══ Exercise data ══
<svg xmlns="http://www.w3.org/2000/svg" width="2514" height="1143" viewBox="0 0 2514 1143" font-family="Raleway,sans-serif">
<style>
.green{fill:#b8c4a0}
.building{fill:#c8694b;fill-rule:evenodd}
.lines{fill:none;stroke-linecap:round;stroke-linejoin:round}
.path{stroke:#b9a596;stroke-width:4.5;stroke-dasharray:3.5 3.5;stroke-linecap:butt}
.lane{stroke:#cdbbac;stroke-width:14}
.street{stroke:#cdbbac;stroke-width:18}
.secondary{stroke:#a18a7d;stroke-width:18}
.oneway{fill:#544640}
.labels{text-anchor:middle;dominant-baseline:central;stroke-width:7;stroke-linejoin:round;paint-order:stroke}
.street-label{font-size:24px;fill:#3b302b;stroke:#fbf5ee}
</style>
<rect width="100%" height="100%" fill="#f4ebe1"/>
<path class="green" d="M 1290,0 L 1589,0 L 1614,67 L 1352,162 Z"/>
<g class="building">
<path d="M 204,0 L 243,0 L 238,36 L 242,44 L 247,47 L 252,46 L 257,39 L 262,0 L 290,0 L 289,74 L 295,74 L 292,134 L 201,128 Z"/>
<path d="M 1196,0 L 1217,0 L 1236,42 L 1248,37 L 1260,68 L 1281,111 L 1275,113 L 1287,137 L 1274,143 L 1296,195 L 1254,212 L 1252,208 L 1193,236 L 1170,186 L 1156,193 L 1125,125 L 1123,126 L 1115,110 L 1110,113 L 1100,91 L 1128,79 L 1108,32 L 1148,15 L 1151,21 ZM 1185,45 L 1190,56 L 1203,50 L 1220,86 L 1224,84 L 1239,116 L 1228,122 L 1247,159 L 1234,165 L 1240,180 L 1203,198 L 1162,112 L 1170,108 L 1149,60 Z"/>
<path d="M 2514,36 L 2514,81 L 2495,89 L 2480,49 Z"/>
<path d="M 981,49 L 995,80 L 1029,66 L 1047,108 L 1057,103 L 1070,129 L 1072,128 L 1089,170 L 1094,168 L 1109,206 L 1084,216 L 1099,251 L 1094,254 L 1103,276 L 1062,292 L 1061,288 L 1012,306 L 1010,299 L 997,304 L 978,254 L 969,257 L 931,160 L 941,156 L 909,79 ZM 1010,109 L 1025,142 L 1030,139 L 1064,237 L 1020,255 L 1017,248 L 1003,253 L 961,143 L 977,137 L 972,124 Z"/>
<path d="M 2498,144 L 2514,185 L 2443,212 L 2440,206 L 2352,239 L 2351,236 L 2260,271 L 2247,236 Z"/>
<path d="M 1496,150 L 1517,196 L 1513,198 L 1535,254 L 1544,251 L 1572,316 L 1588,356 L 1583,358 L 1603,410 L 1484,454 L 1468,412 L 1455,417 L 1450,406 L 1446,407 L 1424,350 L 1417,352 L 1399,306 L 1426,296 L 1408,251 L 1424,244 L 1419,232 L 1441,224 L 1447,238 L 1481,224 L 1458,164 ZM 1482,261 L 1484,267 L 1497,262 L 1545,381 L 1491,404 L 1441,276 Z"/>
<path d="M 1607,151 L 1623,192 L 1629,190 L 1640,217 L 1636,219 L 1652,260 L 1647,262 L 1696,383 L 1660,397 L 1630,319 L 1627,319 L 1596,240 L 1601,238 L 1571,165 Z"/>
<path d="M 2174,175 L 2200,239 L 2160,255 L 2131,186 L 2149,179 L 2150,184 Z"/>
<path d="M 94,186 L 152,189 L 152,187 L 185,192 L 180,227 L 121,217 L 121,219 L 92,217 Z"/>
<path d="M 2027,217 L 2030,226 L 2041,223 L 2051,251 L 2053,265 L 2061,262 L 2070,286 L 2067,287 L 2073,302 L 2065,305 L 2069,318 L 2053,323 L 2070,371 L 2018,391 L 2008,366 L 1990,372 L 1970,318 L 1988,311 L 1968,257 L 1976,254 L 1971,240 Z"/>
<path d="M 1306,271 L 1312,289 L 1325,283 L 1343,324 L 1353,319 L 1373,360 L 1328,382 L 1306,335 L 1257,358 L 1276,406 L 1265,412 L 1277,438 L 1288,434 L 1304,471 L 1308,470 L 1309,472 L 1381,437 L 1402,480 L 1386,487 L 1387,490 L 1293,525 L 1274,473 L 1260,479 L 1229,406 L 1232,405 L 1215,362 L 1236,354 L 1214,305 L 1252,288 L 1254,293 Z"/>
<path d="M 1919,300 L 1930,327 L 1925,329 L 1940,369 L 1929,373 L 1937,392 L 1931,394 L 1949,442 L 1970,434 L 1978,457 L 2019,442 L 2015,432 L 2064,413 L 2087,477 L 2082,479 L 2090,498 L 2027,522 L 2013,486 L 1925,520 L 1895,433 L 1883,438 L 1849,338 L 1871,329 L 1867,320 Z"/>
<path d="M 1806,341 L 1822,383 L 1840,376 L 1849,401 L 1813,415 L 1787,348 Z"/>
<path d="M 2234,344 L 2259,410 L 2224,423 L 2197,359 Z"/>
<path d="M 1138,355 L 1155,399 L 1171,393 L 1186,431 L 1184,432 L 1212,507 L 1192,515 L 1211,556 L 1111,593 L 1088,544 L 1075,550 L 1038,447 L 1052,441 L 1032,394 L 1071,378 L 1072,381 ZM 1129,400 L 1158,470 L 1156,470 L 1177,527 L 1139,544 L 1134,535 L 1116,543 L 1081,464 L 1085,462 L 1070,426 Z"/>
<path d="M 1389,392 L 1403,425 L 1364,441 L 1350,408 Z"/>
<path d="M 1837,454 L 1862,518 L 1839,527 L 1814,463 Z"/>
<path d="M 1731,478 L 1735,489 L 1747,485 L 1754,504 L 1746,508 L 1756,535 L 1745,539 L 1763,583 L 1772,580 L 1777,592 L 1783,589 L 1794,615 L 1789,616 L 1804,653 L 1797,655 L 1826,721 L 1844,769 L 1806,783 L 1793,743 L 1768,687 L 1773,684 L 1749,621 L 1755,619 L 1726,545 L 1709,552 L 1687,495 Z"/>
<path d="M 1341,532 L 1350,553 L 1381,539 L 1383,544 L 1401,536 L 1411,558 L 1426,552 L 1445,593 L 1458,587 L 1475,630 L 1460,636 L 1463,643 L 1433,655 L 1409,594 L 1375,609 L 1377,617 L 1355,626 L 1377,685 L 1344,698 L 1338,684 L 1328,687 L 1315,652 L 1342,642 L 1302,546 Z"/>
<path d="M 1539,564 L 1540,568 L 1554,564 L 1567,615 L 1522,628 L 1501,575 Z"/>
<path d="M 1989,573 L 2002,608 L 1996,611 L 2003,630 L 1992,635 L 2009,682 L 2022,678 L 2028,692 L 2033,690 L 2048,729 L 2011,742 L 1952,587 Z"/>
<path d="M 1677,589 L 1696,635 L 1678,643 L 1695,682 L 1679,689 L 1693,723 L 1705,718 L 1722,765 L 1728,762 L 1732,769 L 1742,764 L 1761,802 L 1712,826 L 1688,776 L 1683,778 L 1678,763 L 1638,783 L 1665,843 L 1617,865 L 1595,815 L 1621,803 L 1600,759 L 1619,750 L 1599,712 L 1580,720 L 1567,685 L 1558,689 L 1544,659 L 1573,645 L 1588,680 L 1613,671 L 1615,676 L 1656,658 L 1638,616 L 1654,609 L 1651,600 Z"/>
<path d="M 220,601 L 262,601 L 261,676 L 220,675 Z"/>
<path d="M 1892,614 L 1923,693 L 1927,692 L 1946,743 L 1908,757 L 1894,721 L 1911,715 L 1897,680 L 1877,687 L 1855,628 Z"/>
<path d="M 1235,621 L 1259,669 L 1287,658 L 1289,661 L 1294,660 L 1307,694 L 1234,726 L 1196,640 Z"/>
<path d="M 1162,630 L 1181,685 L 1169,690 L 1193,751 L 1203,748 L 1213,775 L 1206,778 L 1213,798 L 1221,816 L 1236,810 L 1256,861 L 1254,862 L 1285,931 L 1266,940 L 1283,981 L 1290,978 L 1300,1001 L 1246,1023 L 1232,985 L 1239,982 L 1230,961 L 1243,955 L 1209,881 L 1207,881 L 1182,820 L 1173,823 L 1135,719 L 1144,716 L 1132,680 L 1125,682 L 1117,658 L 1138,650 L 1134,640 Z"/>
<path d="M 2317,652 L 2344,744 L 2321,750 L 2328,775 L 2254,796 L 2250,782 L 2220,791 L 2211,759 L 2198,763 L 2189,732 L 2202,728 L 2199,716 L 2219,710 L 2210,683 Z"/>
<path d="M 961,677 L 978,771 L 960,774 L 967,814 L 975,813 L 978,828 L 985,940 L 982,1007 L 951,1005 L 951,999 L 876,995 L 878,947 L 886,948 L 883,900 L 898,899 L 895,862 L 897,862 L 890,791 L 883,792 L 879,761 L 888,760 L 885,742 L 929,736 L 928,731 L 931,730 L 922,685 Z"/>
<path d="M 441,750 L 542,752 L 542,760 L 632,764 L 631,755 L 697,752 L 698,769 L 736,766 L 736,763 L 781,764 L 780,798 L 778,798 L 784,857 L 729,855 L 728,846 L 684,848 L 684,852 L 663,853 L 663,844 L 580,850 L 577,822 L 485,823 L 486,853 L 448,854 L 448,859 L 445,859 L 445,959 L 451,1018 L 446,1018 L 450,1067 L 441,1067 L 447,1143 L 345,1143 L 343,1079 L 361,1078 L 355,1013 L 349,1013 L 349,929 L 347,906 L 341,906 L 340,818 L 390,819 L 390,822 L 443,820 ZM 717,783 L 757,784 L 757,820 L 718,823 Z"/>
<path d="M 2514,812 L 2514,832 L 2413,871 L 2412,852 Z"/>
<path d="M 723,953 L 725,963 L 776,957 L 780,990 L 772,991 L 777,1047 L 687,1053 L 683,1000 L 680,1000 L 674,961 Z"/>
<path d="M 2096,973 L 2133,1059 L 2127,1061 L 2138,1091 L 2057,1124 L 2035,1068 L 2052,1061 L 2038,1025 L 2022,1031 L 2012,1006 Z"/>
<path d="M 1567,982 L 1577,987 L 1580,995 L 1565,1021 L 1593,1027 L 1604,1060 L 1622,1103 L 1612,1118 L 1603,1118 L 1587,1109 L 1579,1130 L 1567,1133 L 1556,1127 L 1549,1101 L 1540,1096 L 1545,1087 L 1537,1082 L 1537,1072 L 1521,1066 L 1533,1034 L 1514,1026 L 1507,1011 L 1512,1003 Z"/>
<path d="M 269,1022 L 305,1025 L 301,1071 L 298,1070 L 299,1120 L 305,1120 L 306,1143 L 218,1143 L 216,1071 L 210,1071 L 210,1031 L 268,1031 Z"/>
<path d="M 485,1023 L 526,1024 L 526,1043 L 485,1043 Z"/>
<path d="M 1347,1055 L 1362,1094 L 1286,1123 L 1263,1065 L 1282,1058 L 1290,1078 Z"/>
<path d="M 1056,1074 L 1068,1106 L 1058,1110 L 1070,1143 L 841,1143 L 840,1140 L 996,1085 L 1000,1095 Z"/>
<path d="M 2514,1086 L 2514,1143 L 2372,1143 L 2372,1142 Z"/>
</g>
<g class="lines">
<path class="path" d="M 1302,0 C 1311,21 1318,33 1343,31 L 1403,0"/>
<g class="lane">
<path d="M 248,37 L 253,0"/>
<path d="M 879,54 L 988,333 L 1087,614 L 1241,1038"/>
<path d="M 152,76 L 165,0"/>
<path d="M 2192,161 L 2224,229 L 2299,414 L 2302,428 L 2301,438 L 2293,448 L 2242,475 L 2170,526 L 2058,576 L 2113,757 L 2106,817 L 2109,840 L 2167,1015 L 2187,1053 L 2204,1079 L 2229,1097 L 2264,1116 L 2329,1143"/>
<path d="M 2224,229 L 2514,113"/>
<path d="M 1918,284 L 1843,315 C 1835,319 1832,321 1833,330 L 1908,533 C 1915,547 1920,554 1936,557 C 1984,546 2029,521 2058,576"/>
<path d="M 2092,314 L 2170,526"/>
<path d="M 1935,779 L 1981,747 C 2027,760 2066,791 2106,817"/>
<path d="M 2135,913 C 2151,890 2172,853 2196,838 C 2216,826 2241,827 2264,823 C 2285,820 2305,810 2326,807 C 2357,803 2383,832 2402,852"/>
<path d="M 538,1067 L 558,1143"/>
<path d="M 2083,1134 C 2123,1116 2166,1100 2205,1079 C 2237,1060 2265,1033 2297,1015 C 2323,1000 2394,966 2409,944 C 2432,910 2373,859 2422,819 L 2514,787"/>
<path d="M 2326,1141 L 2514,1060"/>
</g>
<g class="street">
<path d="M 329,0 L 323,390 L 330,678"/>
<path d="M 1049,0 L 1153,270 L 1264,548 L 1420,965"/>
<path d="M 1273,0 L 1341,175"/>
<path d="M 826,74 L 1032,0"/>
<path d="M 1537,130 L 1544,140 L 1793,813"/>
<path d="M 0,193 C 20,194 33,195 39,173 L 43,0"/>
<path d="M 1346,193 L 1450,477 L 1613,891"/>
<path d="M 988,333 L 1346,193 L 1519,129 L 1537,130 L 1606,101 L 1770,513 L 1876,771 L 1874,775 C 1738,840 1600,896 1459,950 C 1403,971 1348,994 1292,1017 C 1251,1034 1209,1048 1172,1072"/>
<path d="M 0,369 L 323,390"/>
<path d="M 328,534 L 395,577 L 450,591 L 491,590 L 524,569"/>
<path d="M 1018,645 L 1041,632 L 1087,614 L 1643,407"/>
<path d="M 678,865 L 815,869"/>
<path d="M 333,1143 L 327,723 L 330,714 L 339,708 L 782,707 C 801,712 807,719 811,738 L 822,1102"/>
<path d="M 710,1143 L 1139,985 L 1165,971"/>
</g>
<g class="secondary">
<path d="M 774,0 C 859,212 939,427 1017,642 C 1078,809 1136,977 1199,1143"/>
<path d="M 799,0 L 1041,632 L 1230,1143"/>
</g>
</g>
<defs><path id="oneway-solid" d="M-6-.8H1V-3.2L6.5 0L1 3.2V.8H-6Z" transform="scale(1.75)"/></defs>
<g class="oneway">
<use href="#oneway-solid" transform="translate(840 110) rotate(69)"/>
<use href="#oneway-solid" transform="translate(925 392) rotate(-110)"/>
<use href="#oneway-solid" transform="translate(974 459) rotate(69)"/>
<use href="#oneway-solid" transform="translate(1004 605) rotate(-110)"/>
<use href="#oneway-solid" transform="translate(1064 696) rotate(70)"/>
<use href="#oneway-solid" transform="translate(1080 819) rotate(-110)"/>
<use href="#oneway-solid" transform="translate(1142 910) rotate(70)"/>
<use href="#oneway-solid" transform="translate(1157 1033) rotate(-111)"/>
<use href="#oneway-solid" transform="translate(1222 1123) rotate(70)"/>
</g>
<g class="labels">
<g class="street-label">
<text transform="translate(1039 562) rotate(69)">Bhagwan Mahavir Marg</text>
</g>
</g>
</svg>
═══
Work to be completed —
Lines that include the word "solid" are to be extracted from the data above.

Expected answer —
<defs><path id="oneway-solid" d="M-6-.8H1V-3.2L6.5 0L1 3.2V.8H-6Z" transform="scale(1.75)"/></defs>
<use href="#oneway-solid" transform="translate(840 110) rotate(69)"/>
<use href="#oneway-solid" transform="translate(925 392) rotate(-110)"/>
<use href="#oneway-solid" transform="translate(974 459) rotate(69)"/>
<use href="#oneway-solid" transform="translate(1004 605) rotate(-110)"/>
<use href="#oneway-solid" transform="translate(1064 696) rotate(70)"/>
<use href="#oneway-solid" transform="translate(1080 819) rotate(-110)"/>
<use href="#oneway-solid" transform="translate(1142 910) rotate(70)"/>
<use href="#oneway-solid" transform="translate(1157 1033) rotate(-111)"/>
<use href="#oneway-solid" transform="translate(1222 1123) rotate(70)"/>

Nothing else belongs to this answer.